I'm also a firm believer that being a safe and smart pilot is all about leaving yourself as many outs as possible. An out is simply a way out of something that is hazardous or has the potential to become hazardous. For instance, a way out of icing conditions may be the ability to climb above the clouds. A way out of thunderstorm hazards may be the fact that you are staying out of the clouds to increase your ability to see and avoid them.

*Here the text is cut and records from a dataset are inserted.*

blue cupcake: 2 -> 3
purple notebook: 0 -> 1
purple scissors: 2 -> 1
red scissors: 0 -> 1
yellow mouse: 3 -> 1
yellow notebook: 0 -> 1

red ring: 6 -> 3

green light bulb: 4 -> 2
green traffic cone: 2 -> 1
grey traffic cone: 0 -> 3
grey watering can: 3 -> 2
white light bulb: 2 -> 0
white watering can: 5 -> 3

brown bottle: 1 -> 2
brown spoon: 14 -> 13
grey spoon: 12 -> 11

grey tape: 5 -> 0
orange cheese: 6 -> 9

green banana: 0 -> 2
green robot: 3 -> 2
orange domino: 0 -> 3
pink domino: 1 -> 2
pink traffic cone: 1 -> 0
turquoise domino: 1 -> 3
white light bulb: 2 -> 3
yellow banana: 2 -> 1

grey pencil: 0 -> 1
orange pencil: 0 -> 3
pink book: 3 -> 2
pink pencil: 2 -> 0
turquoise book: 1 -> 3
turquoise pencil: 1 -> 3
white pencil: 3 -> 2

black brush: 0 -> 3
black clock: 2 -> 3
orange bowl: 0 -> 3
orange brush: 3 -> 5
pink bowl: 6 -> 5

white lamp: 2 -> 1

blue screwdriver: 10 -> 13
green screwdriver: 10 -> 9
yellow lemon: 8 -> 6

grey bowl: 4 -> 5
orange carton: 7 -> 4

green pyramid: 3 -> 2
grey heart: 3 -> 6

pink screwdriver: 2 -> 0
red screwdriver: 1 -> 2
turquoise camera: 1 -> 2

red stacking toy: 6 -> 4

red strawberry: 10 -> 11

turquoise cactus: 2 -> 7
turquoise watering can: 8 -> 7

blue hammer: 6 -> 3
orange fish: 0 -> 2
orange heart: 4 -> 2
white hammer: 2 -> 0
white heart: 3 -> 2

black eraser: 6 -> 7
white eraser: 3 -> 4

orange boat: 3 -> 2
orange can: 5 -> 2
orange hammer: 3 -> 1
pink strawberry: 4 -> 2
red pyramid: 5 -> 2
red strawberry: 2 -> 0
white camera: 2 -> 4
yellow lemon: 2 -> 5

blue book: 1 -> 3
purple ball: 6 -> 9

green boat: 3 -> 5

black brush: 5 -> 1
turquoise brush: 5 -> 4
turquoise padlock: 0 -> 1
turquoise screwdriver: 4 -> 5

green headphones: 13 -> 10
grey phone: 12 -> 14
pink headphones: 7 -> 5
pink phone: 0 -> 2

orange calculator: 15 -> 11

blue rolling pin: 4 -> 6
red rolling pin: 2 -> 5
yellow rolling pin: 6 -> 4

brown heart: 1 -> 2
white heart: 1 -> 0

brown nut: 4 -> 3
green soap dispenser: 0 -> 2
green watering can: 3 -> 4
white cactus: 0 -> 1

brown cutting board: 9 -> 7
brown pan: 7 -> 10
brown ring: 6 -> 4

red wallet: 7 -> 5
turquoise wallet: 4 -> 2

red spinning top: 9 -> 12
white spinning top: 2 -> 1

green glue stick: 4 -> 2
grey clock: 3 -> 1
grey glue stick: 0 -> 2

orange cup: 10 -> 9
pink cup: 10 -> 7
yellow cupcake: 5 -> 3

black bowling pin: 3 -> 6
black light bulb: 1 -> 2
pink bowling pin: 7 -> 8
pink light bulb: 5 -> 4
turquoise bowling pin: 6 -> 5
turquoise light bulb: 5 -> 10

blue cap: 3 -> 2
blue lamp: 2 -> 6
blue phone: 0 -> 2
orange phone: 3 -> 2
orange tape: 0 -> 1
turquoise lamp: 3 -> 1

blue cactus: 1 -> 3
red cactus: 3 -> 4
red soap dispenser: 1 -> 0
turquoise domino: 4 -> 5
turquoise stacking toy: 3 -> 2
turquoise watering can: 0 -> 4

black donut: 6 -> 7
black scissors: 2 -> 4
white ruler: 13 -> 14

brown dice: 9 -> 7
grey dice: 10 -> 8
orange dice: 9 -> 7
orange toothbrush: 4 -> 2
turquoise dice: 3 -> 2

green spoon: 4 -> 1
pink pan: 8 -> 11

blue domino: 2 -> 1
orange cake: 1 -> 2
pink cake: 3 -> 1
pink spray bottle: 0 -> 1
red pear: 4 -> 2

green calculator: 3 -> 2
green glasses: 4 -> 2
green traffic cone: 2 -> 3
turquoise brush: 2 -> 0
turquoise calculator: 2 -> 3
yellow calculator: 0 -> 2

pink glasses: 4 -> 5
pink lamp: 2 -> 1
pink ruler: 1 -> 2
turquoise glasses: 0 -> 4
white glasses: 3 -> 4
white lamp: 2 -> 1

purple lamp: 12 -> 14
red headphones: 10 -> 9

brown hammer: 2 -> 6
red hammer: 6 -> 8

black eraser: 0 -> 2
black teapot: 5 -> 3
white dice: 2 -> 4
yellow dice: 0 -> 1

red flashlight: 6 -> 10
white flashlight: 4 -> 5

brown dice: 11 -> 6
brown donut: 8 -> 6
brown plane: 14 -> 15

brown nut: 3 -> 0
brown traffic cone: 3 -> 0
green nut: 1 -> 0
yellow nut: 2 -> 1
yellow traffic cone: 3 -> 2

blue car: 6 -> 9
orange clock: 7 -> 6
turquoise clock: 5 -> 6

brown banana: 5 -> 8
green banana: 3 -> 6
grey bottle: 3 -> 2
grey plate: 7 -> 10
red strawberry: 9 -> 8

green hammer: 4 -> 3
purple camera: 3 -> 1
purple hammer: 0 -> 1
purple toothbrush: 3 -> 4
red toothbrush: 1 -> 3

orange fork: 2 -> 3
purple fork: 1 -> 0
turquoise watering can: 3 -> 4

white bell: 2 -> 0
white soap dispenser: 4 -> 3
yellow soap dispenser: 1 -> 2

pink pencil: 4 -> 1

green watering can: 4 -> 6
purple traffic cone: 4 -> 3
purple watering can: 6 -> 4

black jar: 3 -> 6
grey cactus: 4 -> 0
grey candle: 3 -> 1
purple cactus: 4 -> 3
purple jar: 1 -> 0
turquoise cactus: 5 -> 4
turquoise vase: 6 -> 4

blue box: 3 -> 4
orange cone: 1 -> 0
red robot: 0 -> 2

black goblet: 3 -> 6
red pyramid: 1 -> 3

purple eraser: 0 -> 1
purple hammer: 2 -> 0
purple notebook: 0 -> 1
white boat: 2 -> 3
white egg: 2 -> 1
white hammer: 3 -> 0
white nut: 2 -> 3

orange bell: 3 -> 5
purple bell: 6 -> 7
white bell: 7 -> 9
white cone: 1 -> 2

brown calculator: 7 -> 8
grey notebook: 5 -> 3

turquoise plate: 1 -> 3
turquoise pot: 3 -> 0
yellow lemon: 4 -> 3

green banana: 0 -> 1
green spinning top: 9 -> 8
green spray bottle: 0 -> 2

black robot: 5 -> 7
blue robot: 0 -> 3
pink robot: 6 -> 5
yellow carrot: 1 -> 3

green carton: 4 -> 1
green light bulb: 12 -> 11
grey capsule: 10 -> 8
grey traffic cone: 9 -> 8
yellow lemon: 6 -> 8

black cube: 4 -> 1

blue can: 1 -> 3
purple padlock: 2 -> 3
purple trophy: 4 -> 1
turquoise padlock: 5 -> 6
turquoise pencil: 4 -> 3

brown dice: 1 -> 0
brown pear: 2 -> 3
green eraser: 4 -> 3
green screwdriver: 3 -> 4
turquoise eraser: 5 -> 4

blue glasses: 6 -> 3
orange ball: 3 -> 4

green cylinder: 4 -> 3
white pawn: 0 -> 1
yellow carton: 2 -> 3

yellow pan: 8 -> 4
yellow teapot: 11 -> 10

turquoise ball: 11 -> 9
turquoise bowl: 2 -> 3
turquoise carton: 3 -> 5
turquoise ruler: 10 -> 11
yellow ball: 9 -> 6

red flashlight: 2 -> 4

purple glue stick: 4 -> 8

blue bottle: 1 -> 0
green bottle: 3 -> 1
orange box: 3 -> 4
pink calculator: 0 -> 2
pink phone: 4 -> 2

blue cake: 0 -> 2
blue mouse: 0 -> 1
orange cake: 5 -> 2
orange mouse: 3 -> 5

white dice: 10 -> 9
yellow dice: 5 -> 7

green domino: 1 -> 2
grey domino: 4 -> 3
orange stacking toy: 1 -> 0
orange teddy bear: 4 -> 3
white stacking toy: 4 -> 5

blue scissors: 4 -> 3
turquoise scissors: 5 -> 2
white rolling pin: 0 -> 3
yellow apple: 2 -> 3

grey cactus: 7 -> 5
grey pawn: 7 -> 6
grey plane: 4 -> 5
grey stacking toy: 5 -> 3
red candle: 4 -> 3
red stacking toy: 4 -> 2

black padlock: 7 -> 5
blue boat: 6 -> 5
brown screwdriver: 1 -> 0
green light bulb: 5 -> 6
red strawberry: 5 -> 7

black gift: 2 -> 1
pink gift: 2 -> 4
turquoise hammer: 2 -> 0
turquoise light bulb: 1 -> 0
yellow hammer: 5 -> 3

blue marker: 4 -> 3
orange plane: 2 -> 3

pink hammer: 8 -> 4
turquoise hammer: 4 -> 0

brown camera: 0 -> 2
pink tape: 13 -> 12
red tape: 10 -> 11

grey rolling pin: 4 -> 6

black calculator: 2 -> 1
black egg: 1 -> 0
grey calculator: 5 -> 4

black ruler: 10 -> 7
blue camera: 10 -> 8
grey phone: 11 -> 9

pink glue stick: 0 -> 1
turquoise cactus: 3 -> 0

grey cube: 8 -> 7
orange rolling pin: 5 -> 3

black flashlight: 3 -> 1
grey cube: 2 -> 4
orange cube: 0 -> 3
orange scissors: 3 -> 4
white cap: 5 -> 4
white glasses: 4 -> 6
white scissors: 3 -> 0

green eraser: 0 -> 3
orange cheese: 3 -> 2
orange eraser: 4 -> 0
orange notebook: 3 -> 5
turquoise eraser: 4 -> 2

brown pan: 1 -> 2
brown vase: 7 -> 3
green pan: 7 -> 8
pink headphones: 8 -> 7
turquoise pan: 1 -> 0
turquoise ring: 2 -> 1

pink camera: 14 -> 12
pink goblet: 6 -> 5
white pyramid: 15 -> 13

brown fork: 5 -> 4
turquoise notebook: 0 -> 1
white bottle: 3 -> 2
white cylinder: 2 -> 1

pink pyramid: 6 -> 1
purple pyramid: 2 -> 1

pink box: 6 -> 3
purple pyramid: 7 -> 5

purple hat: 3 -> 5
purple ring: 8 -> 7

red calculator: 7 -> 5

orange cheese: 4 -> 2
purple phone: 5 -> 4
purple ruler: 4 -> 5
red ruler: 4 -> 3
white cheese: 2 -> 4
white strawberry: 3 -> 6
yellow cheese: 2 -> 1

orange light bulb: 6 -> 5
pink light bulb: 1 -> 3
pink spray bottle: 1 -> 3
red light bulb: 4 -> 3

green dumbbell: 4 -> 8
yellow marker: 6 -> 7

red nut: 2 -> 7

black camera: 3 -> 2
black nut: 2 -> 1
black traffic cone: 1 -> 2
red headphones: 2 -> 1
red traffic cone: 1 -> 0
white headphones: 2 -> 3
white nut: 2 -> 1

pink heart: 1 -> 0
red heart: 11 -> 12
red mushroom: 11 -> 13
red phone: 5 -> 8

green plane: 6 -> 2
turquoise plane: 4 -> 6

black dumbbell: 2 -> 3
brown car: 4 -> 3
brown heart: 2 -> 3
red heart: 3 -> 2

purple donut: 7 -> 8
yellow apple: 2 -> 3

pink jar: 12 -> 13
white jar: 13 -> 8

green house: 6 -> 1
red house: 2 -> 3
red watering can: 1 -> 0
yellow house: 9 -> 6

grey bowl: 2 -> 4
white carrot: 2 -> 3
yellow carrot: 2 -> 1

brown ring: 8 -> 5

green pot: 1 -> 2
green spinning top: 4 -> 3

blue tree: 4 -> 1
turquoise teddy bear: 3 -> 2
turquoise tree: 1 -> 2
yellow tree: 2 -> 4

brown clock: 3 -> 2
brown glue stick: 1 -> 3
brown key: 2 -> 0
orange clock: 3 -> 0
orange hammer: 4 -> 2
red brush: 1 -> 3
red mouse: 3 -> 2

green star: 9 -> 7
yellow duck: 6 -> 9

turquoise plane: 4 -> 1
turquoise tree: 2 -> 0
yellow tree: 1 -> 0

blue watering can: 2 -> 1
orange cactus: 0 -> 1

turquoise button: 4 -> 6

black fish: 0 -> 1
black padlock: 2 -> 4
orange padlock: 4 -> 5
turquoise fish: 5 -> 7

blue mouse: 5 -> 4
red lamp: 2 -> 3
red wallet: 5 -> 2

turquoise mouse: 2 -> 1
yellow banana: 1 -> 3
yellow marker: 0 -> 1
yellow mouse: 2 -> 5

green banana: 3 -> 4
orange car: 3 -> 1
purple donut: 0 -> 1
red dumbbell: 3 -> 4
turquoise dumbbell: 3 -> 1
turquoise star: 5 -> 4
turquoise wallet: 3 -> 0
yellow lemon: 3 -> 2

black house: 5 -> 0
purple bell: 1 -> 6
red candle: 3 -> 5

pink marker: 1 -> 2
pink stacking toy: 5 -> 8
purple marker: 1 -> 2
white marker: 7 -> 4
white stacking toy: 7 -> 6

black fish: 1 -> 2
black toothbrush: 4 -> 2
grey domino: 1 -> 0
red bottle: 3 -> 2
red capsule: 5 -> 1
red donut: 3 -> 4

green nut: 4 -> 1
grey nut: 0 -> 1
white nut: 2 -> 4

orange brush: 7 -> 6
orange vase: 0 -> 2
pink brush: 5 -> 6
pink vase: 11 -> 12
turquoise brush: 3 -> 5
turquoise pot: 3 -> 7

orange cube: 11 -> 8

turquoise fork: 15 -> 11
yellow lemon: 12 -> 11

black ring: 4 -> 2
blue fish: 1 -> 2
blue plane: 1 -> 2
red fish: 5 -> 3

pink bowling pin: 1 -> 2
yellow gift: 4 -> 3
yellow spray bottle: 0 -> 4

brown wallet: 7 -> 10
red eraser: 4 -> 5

The cold hard truth is that when you fly at night, you simply lose one of your biggest outs: the ability to see the surface of the Earth so you can choose your landing spot more wisely. Knowing this, what can we do to possibly improve our odds in addition to what the FAA recommends? Here's my advice. Pick a high cruising altitude. This will give you more time to troubleshoot and a greater gliding distance, possibly to an airport. It also wouldn't hurt to choose a route which takes you over or near several other airports along the way. If the engine did fail, wouldn't it be nice to know you had an airport underneath you? Also use VFR flight following or go IFR, even if in VFR conditions. ATC may be able to vector you to a good landing spot.

I hope this sheds some light on the subject and if nothing else, gets you thinking about what your strategy would be for night engine failures. I'm not trying to scare anyone out of flying at night, because I think it can be some of the most pleasant and enjoyable flying that there is. But we always must know that potential hazards that exist whenever we take to the skies, no matter what the conditions.